==== Records for the task ====

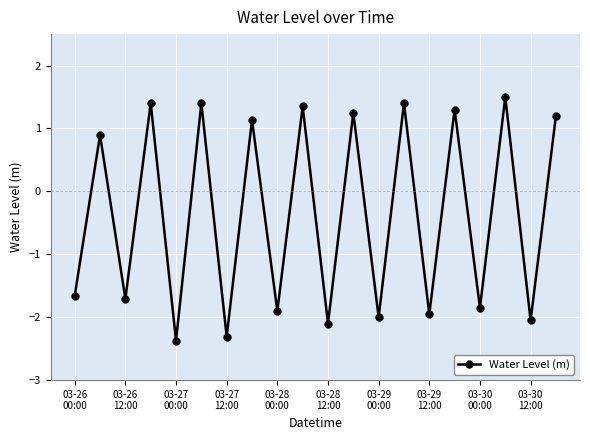

What is the value of the 14th point from the left?

1.4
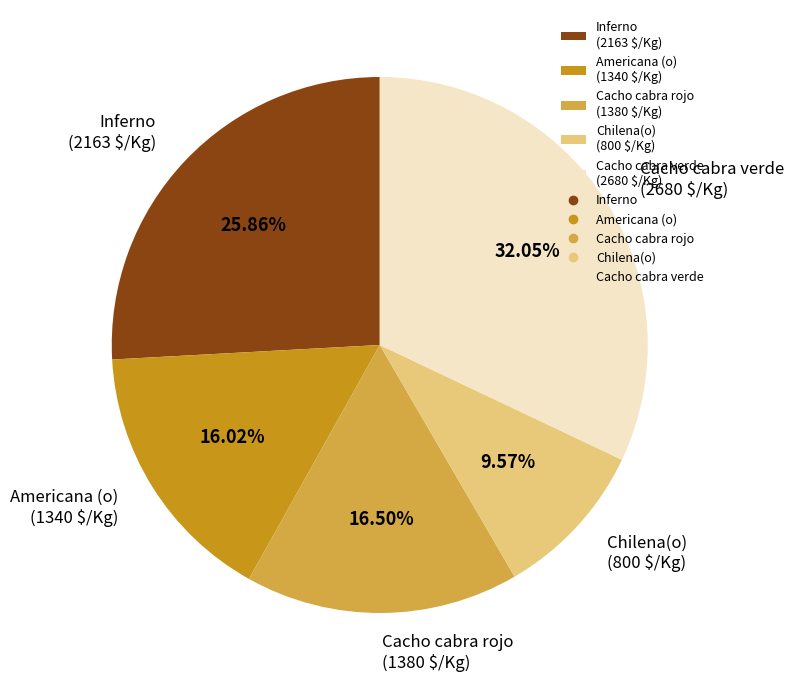

To the nearest percent, what is the difference between the largest and smallest slice percentages?

22%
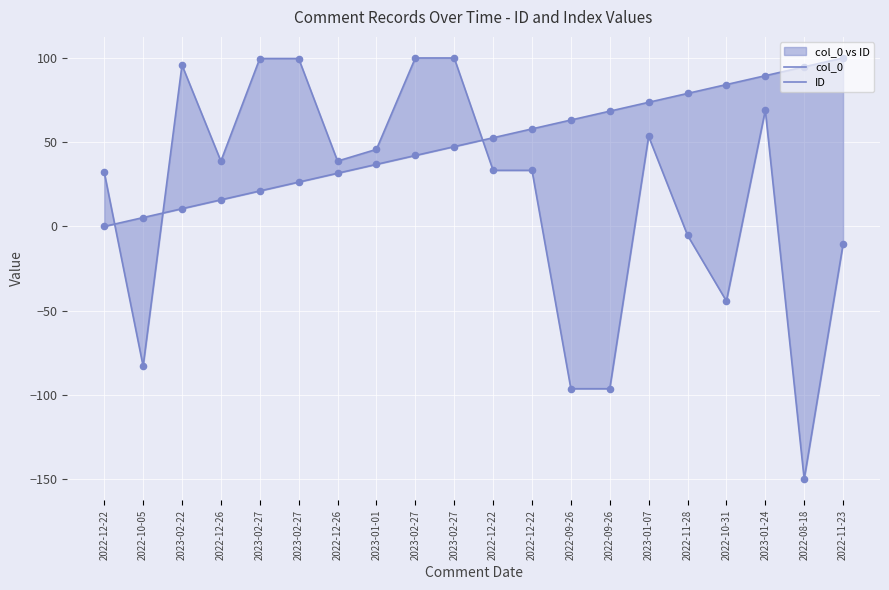

At which category is the sum across all series the highest?

2023-01-24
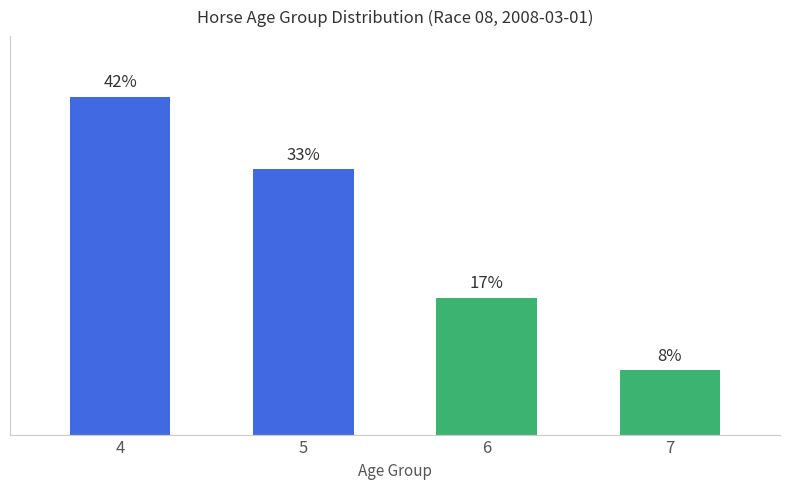

Rank the categories by value from lowest to highest.

7, 6, 5, 4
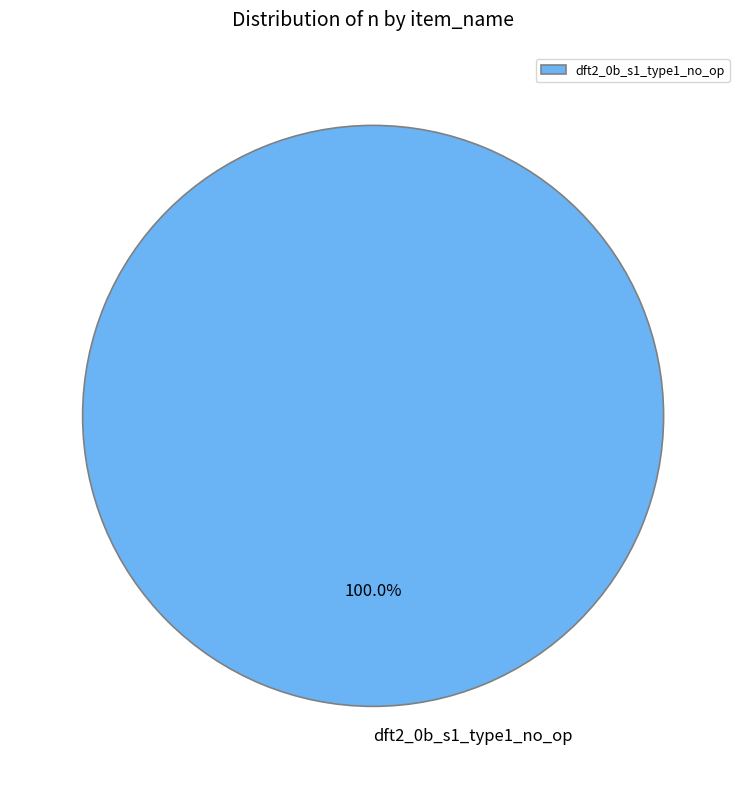

Is dft2_0b_s1_type1_no_op the majority of the pie?

Yes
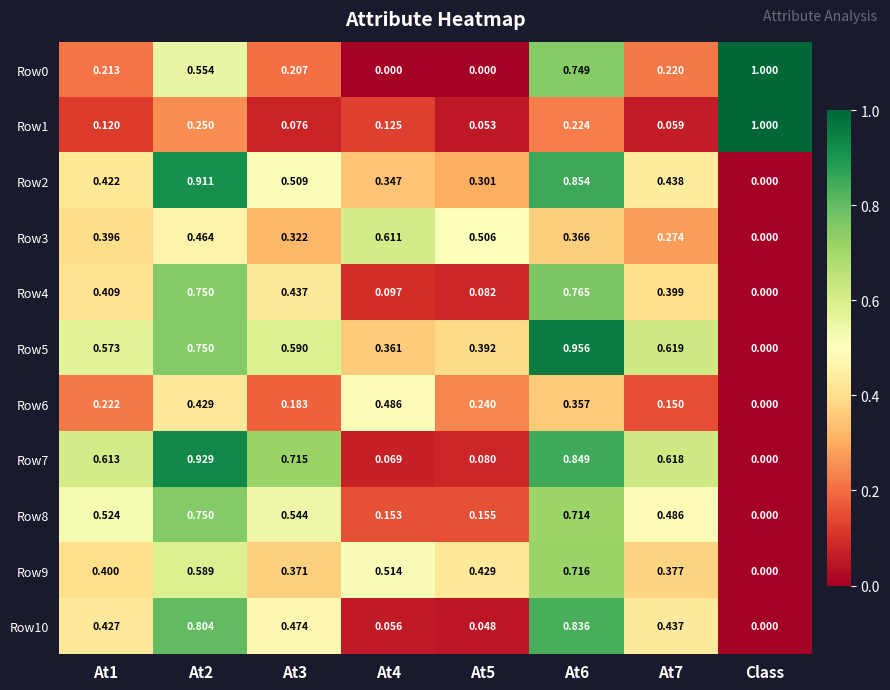

At how many categories does at least one series exceed 0?

8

====

Retype every one of the rows above word for word, without the pictures.

= The completed task =
What is the value of the 14th point from the left?

1.4

To the nearest percent, what is the difference between the largest and smallest slice percentages?

22%

At which category is the sum across all series the highest?

2023-01-24

Rank the categories by value from lowest to highest.

7, 6, 5, 4

Is dft2_0b_s1_type1_no_op the majority of the pie?

Yes

At how many categories does at least one series exceed 0?

8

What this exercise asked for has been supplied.